While Hill and his vet were spending their days giving Steer 27 antibiotics, the Ashfords were getting back to a new “normal” and trying to live in Ace’s honor.
Then one day this October, the clouds finally parted with some rain, and Ashford needed to buy horse feed in town. They hadn’t moved Ace’s pickup and his Hughes pipe trailer since the accident, but the trailer seemed like the best place to haul feed and keep it dry. So Ashford mustered up the nerve to deal with the thought of getting in his son’s truck without him, unhooking his trailer, and hooking his own truck up to the trailer to go to town.
“So I swung by after work in Belton, and I had them stack the feed in the trailer,” Ashford explained. “I got home, and it’s dark, and I pull up next to where I unload the feed. I’m unloading a bag at a time. And as I’m unloading them, I realize that Ace had hung his high school football banner in the nose of that trailer. After the first couple bags, I see Ace’s head, I see his shoulder pads, I get down and I’m like, oh my gosh—here’s number 27. His jersey was number 27.”
Ashford picked up the phone and called Hill right there.
“Troy called and asked, ‘What did you say that steer’s number was?'” Hill recalled. “When I told him, and he told me what he’d just found, it made cold chills run down my back. I couldn’t talk for two minutes probably.”

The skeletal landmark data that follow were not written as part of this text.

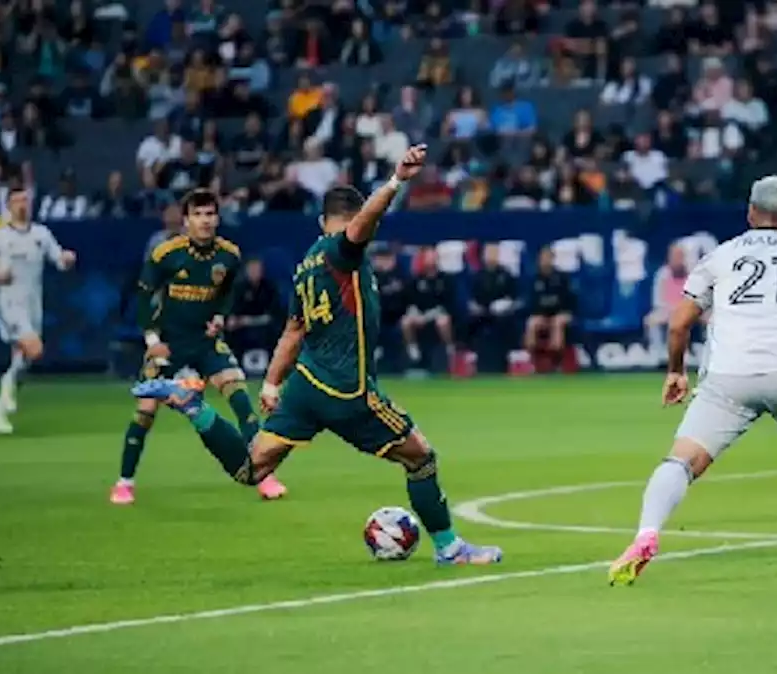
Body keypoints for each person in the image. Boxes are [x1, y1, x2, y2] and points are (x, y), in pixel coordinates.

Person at [131, 146, 503, 565]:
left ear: (320, 221)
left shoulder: (306, 264)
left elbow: (293, 331)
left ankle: (195, 408)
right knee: (421, 457)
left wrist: (271, 383)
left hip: (304, 387)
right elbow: (362, 225)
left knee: (251, 469)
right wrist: (397, 180)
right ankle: (449, 548)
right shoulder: (342, 252)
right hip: (346, 389)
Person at [608, 175, 777, 586]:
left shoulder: (720, 256)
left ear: (750, 213)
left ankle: (646, 533)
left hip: (728, 377)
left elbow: (679, 323)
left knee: (682, 460)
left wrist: (675, 372)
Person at [112, 189, 286, 505]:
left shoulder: (229, 255)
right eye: (198, 214)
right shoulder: (166, 254)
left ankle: (264, 475)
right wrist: (153, 341)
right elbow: (142, 295)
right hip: (170, 345)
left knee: (241, 397)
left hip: (206, 343)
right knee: (146, 411)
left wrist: (220, 315)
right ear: (186, 219)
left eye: (210, 214)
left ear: (217, 218)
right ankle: (124, 482)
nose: (205, 221)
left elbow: (229, 291)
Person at [0, 186, 77, 434]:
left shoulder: (41, 234)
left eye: (25, 200)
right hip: (8, 302)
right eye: (16, 201)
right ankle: (6, 392)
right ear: (8, 207)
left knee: (25, 360)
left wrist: (66, 259)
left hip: (32, 303)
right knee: (34, 348)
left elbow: (58, 259)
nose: (22, 205)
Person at [400, 248, 455, 368]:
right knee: (405, 322)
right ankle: (412, 349)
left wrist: (428, 316)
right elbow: (410, 301)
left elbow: (447, 303)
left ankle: (449, 349)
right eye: (428, 257)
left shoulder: (445, 279)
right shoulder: (416, 280)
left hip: (437, 314)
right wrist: (416, 314)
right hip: (419, 315)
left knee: (443, 321)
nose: (430, 261)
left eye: (433, 257)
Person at [524, 247, 576, 355]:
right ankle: (532, 356)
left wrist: (562, 312)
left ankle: (556, 355)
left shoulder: (562, 278)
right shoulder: (534, 279)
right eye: (542, 258)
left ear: (553, 259)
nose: (545, 261)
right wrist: (539, 313)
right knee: (531, 323)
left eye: (548, 258)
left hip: (561, 314)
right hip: (542, 314)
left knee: (557, 323)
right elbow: (532, 301)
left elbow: (569, 299)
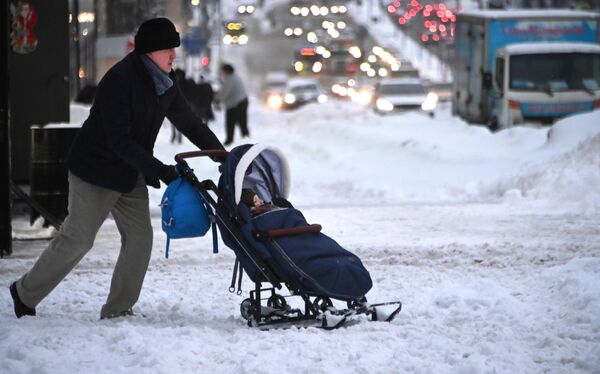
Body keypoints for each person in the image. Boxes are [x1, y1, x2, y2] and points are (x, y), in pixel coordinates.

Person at [8, 17, 225, 320]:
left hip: (128, 173)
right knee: (78, 239)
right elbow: (119, 141)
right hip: (95, 172)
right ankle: (24, 292)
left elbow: (188, 121)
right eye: (168, 50)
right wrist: (161, 170)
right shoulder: (120, 81)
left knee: (140, 239)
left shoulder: (166, 82)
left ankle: (118, 308)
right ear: (150, 51)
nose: (174, 55)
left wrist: (219, 154)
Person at [217, 63, 249, 146]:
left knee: (230, 122)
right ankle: (245, 137)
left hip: (236, 104)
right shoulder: (235, 77)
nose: (222, 73)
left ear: (226, 71)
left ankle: (229, 140)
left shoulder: (230, 79)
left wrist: (217, 99)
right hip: (241, 101)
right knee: (242, 121)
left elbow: (225, 92)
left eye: (222, 71)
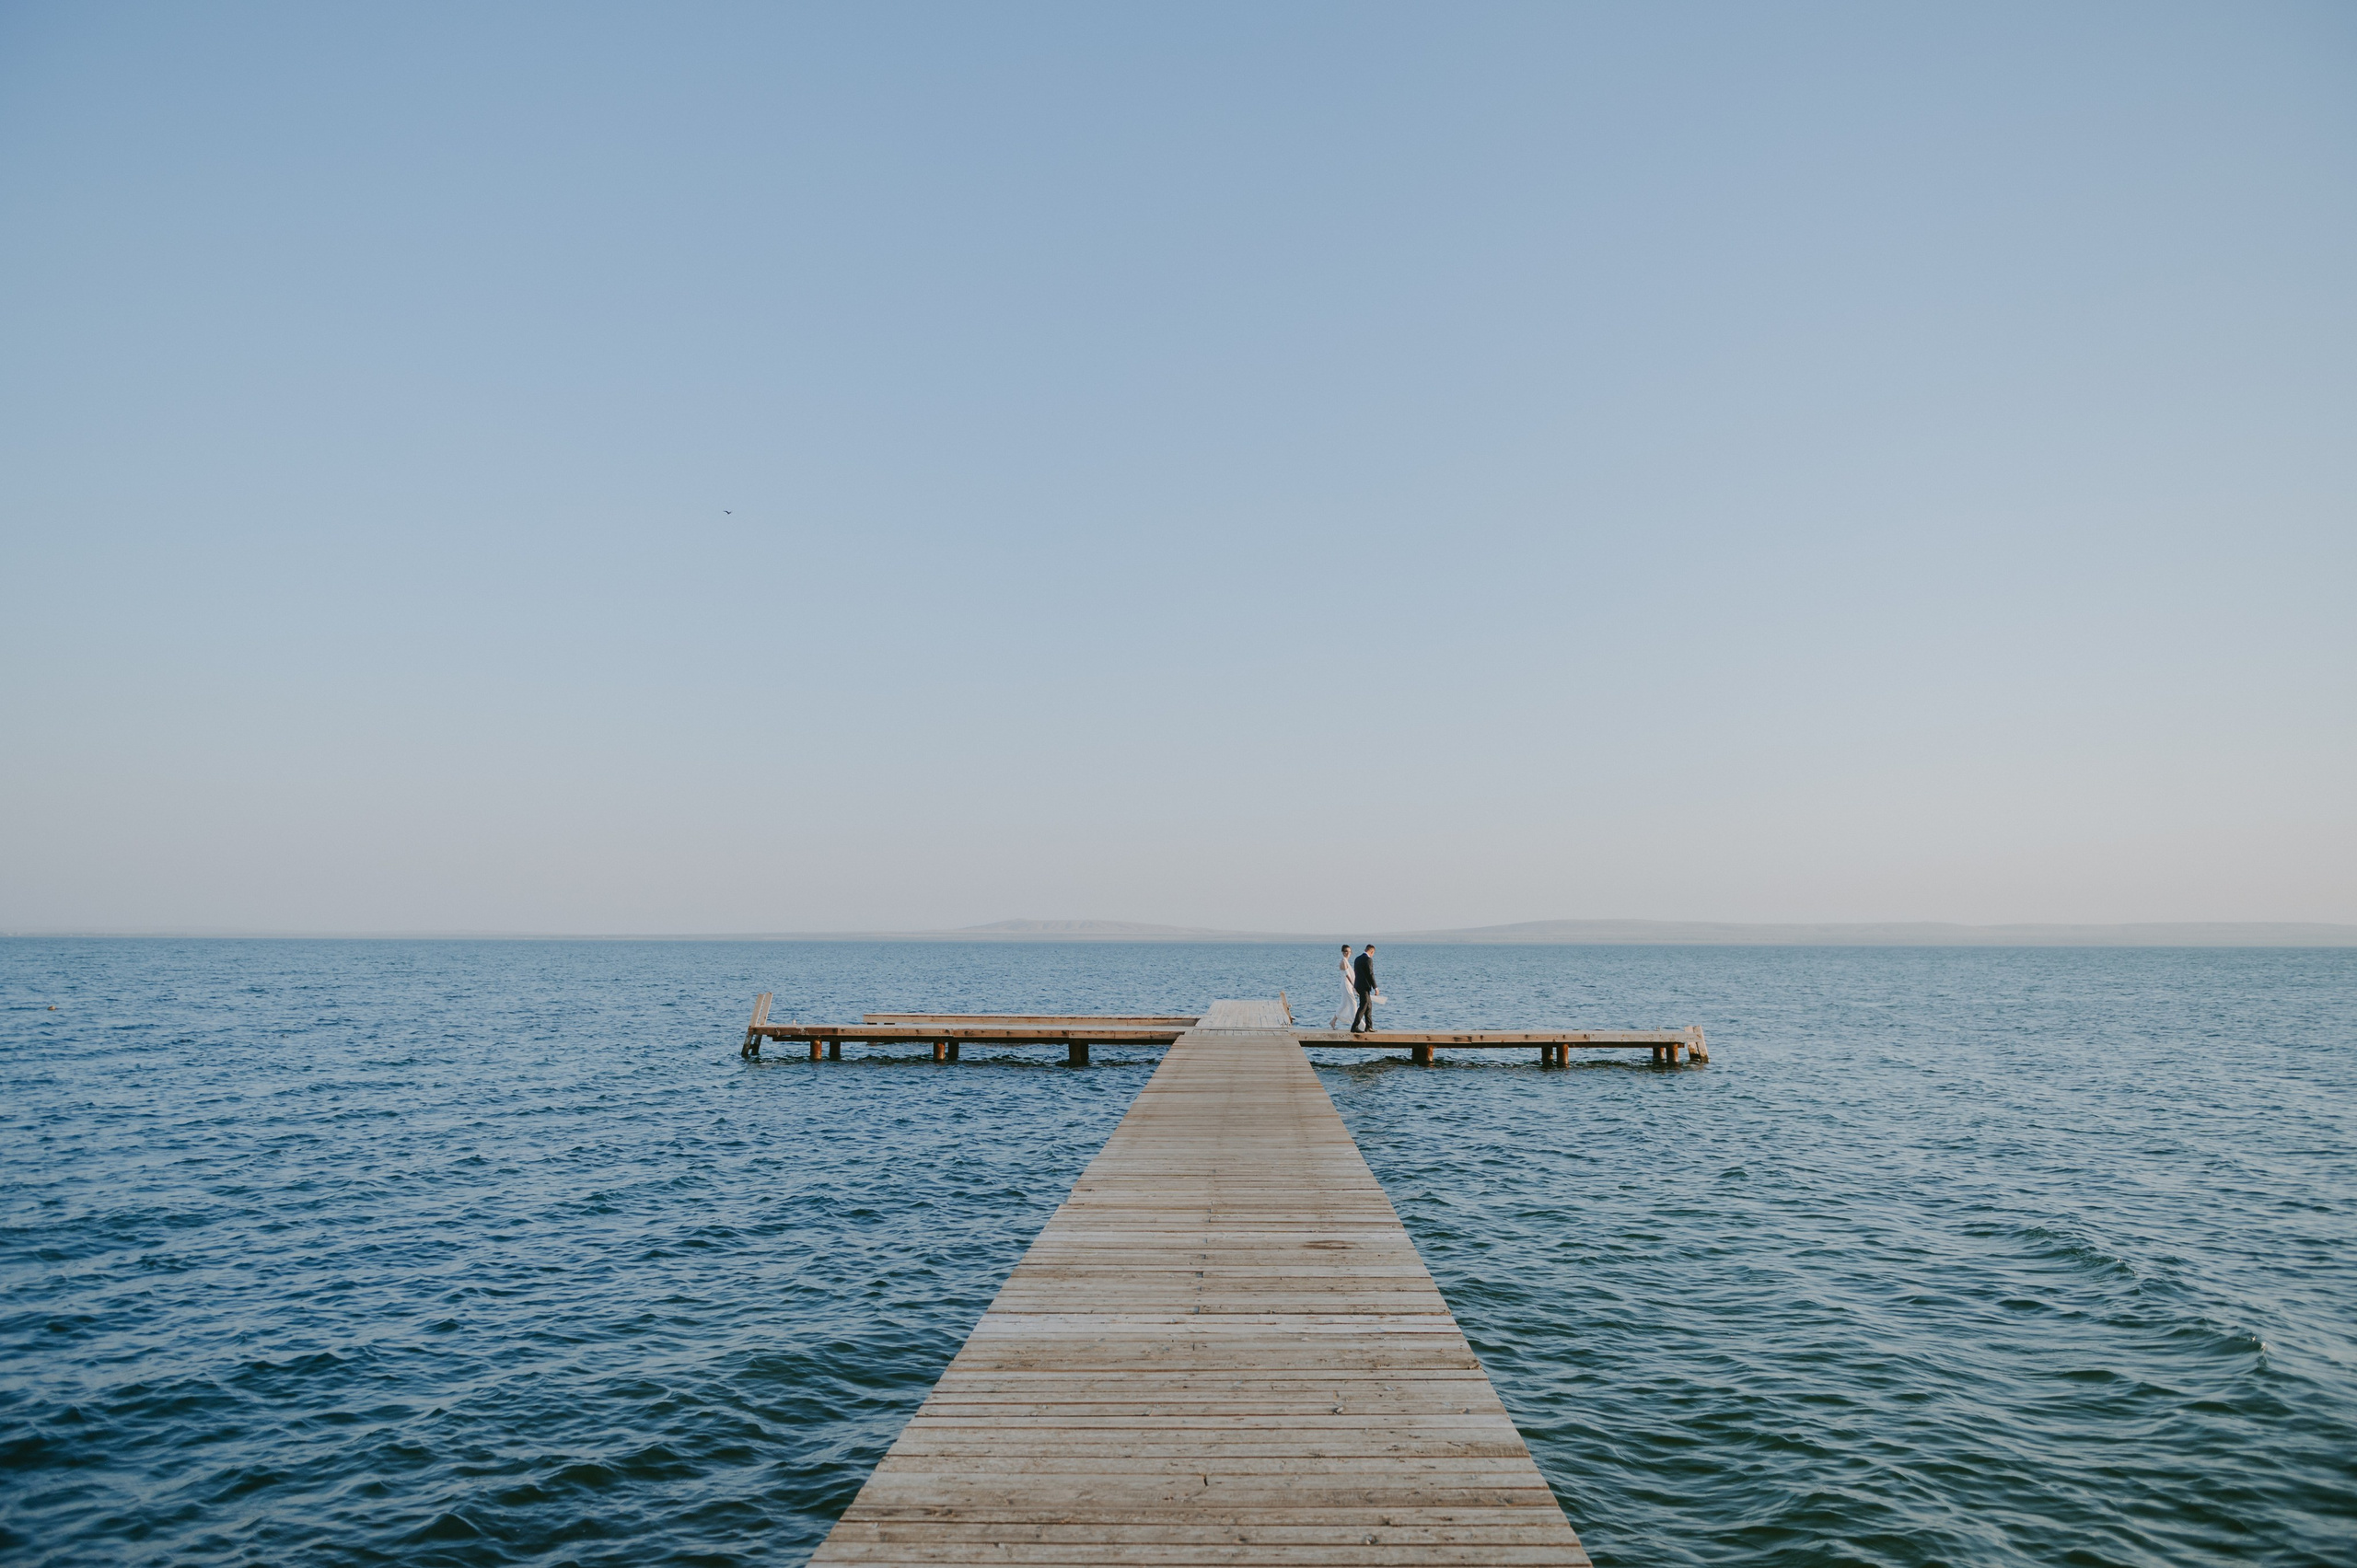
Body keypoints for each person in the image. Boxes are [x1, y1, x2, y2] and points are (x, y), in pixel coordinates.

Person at [1350, 944, 1377, 1034]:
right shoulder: (1368, 960)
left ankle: (1369, 1026)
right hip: (1364, 986)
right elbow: (1370, 974)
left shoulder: (1357, 959)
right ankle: (1354, 1026)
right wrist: (1375, 987)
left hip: (1358, 985)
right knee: (1363, 1006)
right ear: (1372, 951)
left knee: (1369, 1006)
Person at [1329, 945, 1356, 1028]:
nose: (1348, 953)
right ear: (1343, 952)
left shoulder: (1346, 961)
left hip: (1347, 984)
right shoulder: (1343, 962)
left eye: (1349, 952)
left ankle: (1333, 1021)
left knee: (1344, 1004)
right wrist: (1353, 985)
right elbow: (1347, 975)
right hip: (1346, 984)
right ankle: (1356, 1022)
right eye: (1346, 952)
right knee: (1353, 1003)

“After that, if people think there’s not a God, first off, I don’t know how you would function because with what we’ve lived through, if you didn’t have faith, we wouldn’t be here,” Ashford said. “And that’s the truth, because faith is the only thing that’s got us even to this point, to get up and move and see signs of Ace. I truly know, there’s a God, and I know Ace is in Heaven. And you think about that story right there. You can’t make that up.”
The steer is sitting at home in Mexia while Hill and his pen of 60 M-branded steers are in Las Vegas for the NFR. But when the Finals are over, Hill plans to make the hour-long drive to Lott to deliver Steer 27 to the Ashfords.

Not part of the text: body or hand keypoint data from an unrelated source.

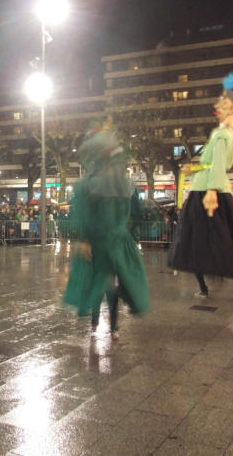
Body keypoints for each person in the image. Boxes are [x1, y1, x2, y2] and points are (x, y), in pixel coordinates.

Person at [63, 121, 150, 339]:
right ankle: (113, 327)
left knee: (99, 281)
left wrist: (84, 239)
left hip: (99, 242)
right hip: (119, 240)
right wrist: (127, 231)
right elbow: (138, 213)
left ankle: (98, 323)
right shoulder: (124, 183)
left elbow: (84, 215)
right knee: (112, 282)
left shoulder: (88, 185)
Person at [169, 73, 233, 297]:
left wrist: (211, 191)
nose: (217, 106)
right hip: (207, 186)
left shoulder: (222, 135)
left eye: (223, 103)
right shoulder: (223, 134)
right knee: (210, 237)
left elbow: (217, 165)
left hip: (206, 190)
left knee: (198, 238)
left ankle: (211, 273)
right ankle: (212, 274)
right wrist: (193, 169)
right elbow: (214, 164)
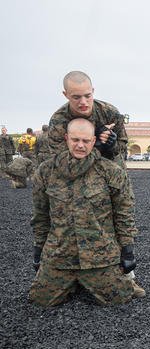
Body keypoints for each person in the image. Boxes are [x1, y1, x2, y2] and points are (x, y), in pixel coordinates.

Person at [29, 119, 139, 307]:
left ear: (94, 140)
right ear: (66, 138)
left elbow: (124, 214)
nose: (80, 145)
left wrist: (127, 251)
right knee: (39, 300)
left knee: (121, 298)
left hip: (99, 257)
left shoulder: (111, 171)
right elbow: (40, 216)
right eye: (75, 140)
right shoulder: (46, 171)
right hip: (60, 255)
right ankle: (73, 283)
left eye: (86, 141)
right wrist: (38, 250)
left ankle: (110, 279)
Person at [47, 71, 128, 167]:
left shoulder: (109, 113)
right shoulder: (58, 121)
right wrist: (95, 145)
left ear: (92, 91)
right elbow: (62, 161)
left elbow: (122, 149)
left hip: (108, 168)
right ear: (66, 94)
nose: (83, 102)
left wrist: (111, 144)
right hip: (75, 171)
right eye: (76, 97)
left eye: (87, 96)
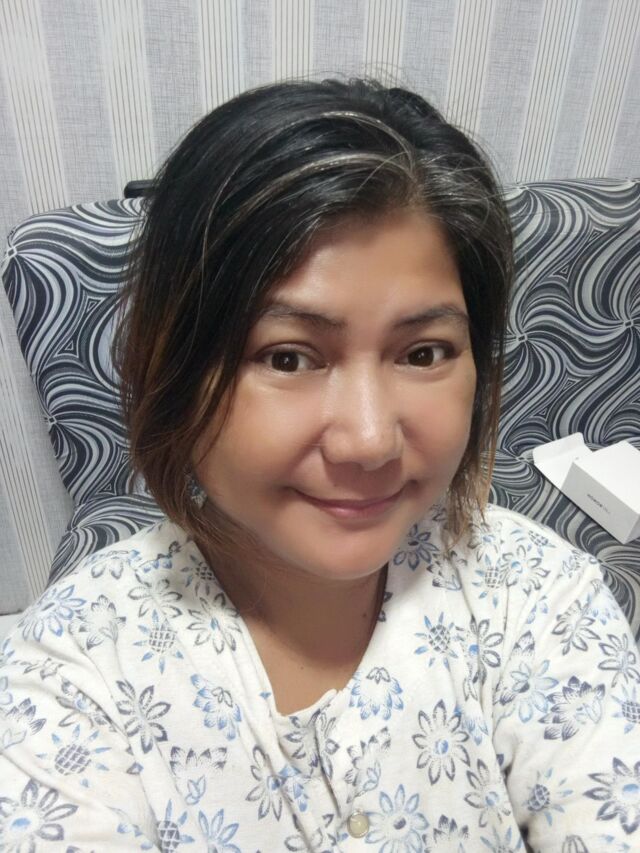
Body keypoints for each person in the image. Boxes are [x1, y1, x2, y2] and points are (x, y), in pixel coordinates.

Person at [0, 79, 638, 852]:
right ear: (170, 366)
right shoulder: (70, 671)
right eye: (288, 356)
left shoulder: (540, 598)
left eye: (423, 352)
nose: (369, 440)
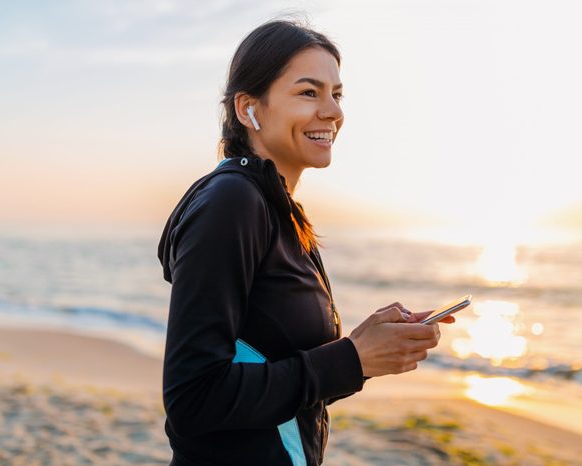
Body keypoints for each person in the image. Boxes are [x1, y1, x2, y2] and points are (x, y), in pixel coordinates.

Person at [157, 18, 455, 466]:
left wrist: (365, 347)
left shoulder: (276, 208)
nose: (332, 111)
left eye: (336, 94)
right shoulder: (232, 203)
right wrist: (351, 360)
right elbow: (193, 399)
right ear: (248, 108)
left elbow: (278, 372)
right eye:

“Bobby Joe knows how our place is laid out, and how that steer is going to be in the pasture straight behind our house, and how much it will mean to (Ace’s mom) Jamie,” Ashford said. “It just gives us hope and reaffirms our faith that we do know where Ace is. Ace is in Heaven and he is in a better place than we are. And God does give us signs that truly that is the truth. And that steer will always be a symbol of Ace and what he loved about the sport of rodeo, about the sport of roping. It all aligns.”
Hill said there will never be another Steer 27 in his herd. But, there is another Steer 27 at Hill’s house. That Steer 27 just happens to be the very first Corriente steer Hill ever bought back in 2005, and he’s gotten to live out his life at Hill Rodeo Cattle, just like the Ashford’s Steer 27 will live out his days in the pasture behind their home.